**Excerpt to read**
Drawbacks of this metric

1. Repositories must be named within the scaling metric, maintaining a list of repositories may not be viable in larger environments or self-serve environments.
2. May not scale quick enough for some users needs. This metric is pull based and so the queue depth is polled as configured by the sync period, as a result scaling performance is bound by this sync period meaning there is a lag to scaling activity.
3. Relatively large amounts of API requests required to maintain this metric, you may run in API rate limit issues depending on the size of your environment and how aggressive your sync period configuration is
4. The GitHub API doesn't provide a way to filter workflow jobs to just those targeting self-hosted runners. If your environment's workflows target both self-hosted and GitHub hosted runners then the queue depth this metric scales against isn't a true 1:1 mapping of queue depth to required runner count. As a result of this, this metric may scale too aggressively for your actual self-hosted runner count needs.

Example RunnerDeployment backed by a HorizontalRunnerAutoscaler:

Important!!! We no longer include the attribute replicas in our RunnerDeployment if we are configuring autoscaling!

apiVersion: actions.summerwind.dev/v1alpha1
kind: RunnerDeployment
metadata:
  name: example-runner-deployment
spec:
  template:
    spec:
      repository: actions-runner-controller/actions-runner-controller
---
apiVersion: actions.summerwind.dev/v1alpha1
kind: HorizontalRunnerAutoscaler
metadata:
  name: example-runner-deployment-autoscaler
spec:
  scaleTargetRef:
    name: example-runner-deployment
  minReplicas: 1
  maxReplicas: 3
  metrics:
  - type: TotalNumberOfQueuedAndInProgressWorkflowRuns
    repositoryNames:
    - actions-runner-controller/actions-runner-controller

Additionally, the HorizontalRunnerAutoscaler also has an anti-flapping option that prevents periodic loop of scaling up and down.By default, it doesn't scale down until the grace period of 10 minutes passes after a scale up. The grace period can be configured however by adding the setting scaleDownDelaySecondsAfterScaleOut in the HorizontalRunnerAutoscaler spec:

spec:
  scaleDownDelaySecondsAfterScaleOut: 60

PercentageRunnersBusy

The HorizontalRunnerAutoscaler will poll GitHub based on the configuration sync period for the number of busy runners which live in the RunnerDeployment's namespace and scale based on the settings

Kustomize Config : The period can be customised in the config/default/manager_auth_proxy_patch.yaml patch

Benefits of this metric

1. Supports named repositories server side the same as the TotalNumberOfQueuedAndInProgressWorkflowRuns metric #313
2. Supports GitHub organization wide scaling without maintaining an explicit list of repositories, this is especially useful for those that are working at a larger scale. #223
3. Like all scaling metrics, you can manage workflow allocation to the RunnerDeployment through the use of GitHub labels
4. Supports scaling desired runner count on both a percentage increase / decrease basis as well as on a fixed increase / decrease count basis #223 #315

Drawbacks of this metric

1. May not scale quick enough for some users needs. This metric is pull based and so the number of busy runners are polled as configured by the sync period, as a result scaling performance is bound by this sync period meaning there is a lag to scaling activity.

**Data**
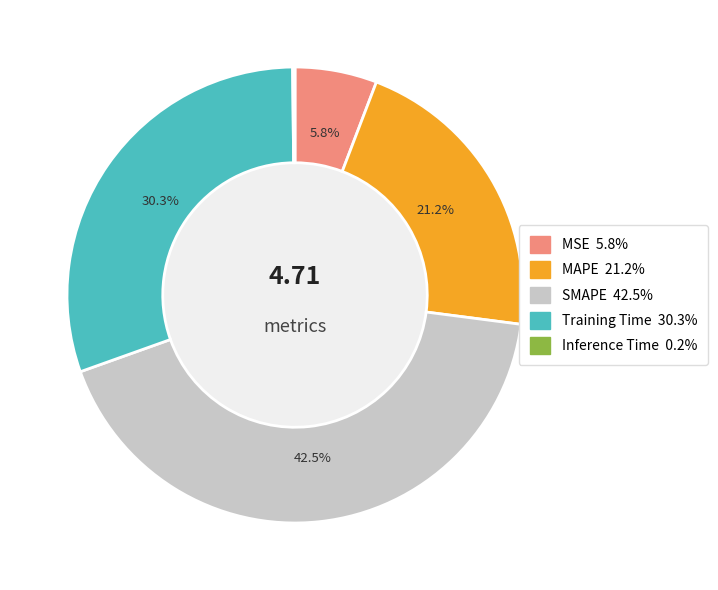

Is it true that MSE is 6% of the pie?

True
...
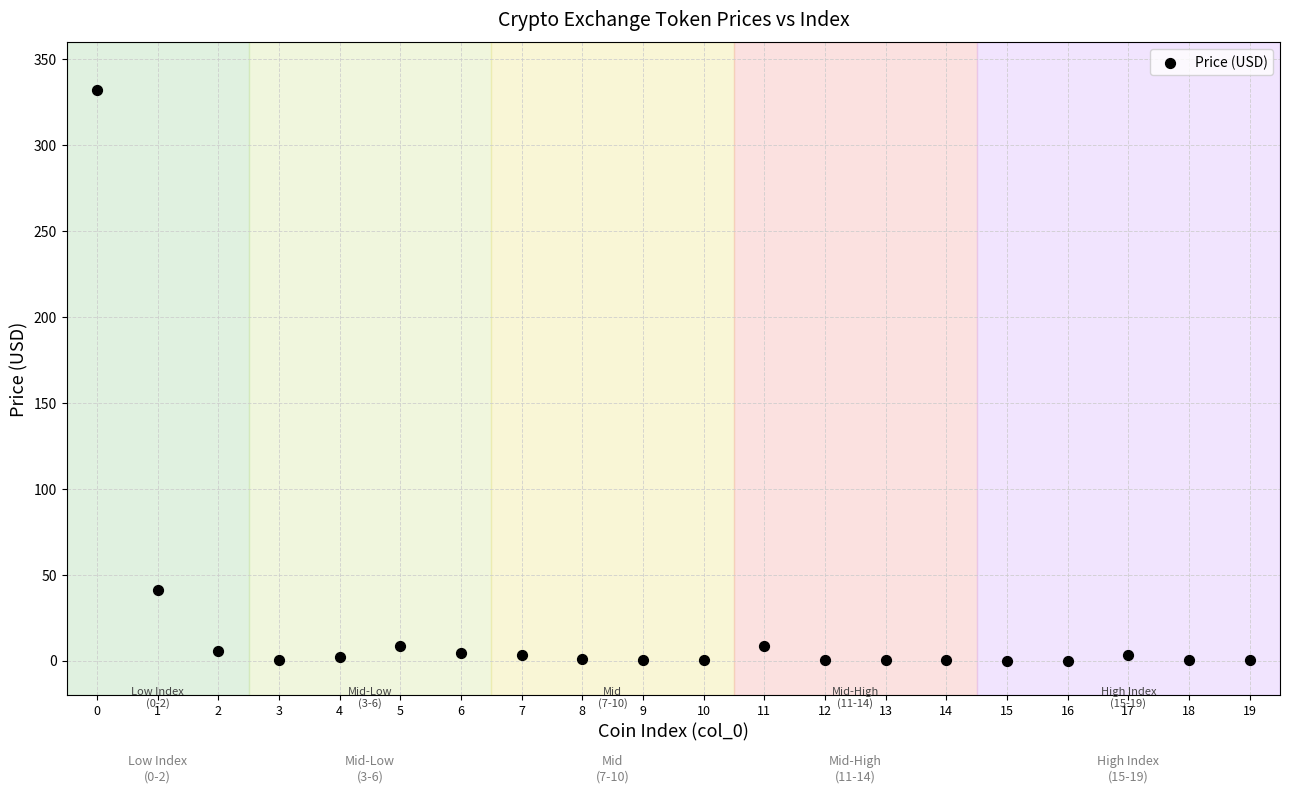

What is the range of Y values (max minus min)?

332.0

**Task prompt**
Extend the autoscaling excerpt past its final sentence, keeping the same documentation style. The records are separate material and are not part of the autoscaling excerpt.

**Expected answer**
2. We are scaling up and down based on indicative information rather than a count of the actual number of queued jobs and so the desired runner count is likely to under provision new runners or overprovision them relative to actual job queue depth, this may or may not be a problem for you.

Examples of each scaling type implemented with a RunnerDeployment backed by a HorizontalRunnerAutoscaler:

Important!!! We no longer include the attribute replicas in our RunnerDeployment if we are configuring autoscaling!

---
apiVersion: actions.summerwind.dev/v1alpha1
kind: HorizontalRunnerAutoscaler
metadata:
  name: example-runner-deployment-autoscaler
spec:
  scaleTargetRef:
    name: example-runner-deployment
  minReplicas: 1
  maxReplicas: 3
  metrics:
  - type: PercentageRunnersBusy
    scaleUpThreshold: '0.75'    # The percentage of busy runners at which the number of desired runners are re-evaluated to scale up
    scaleDownThreshold: '0.3'   # The percentage of busy runners at which the number of desired runners are re-evaluated to scale down
    scaleUpFactor: '1.4'        # The scale up multiplier factor applied to desired count
    scaleDownFactor: '0.7'      # The scale down multiplier factor applied to desired count

---
apiVersion: actions.summerwind.dev/v1alpha1
kind: HorizontalRunnerAutoscaler
metadata:
  name: example-runner-deployment-autoscaler
spec:
  scaleTargetRef:
    name: example-runner-deployment
  minReplicas: 1
  maxReplicas: 3
  metrics:
  - type: PercentageRunnersBusy
    scaleUpThreshold: '0.75'    # The percentage of busy runners at which the number of desired runners are re-evaluated to scale up
    scaleDownThreshold: '0.3'   # The percentage of busy runners at which the number of desired runners are re-evaluated to scale down
    scaleUpAdjustment: 2        # The scale up runner count added to desired count
    scaleDownAdjustment: 1      # The scale down runner count subtracted from the desired count

Like the previous metric, the scale down factor respects the anti-flapping configuration is applied to the HorizontalRunnerAutoscaler as mentioned previously:

spec:
  scaleDownDelaySecondsAfterScaleOut: 60

Webhook Driven Scaling

actions-runner-controller has an optional Webhook server that receives GitHub Webhook events and scaleRunnerDeployments by updating corresponding HorizontalRunnerAutoscalers.

Today, the Webhook server can be configured to respond GitHub check_run, workflow_job, pull_request and push eventsby scaling up the matching HorizontalRunnerAutoscaler by N replica(s), where N is configurable withinHorizontalRunnerAutoscaler's Spec.

More concretely, you can configure the targeted GitHub event types and the N inscaleUpTriggers:

kind: HorizontalRunnerAutoscaler
spec:
  scaleTargetRef:
    name: myrunners
  scaleUpTriggers:
  - githubEvent:
      checkRun:
        types: ["created"]
        status: "queued"
    amount: 1
    duration: "5m"

With the above example, the webhook server scales myrunners by 1 replica for 5 minutes on each check_run eventwith the type of created and the status of queued received.

The primary benefit of autoscaling on Webhook compared to the standard autoscaling is that it is far quicker as it allows you toimmediately add "resource slack" for future GitHub Actions job runs.

In contrast, the standard autoscaling requires you to wait next sync period to addinsufficient runners. You can definitely shorten the sync period to make the standard autoscaling more responsive.But doing so eventually results in the controller not being functional due to it being rated limited by the GitHub API.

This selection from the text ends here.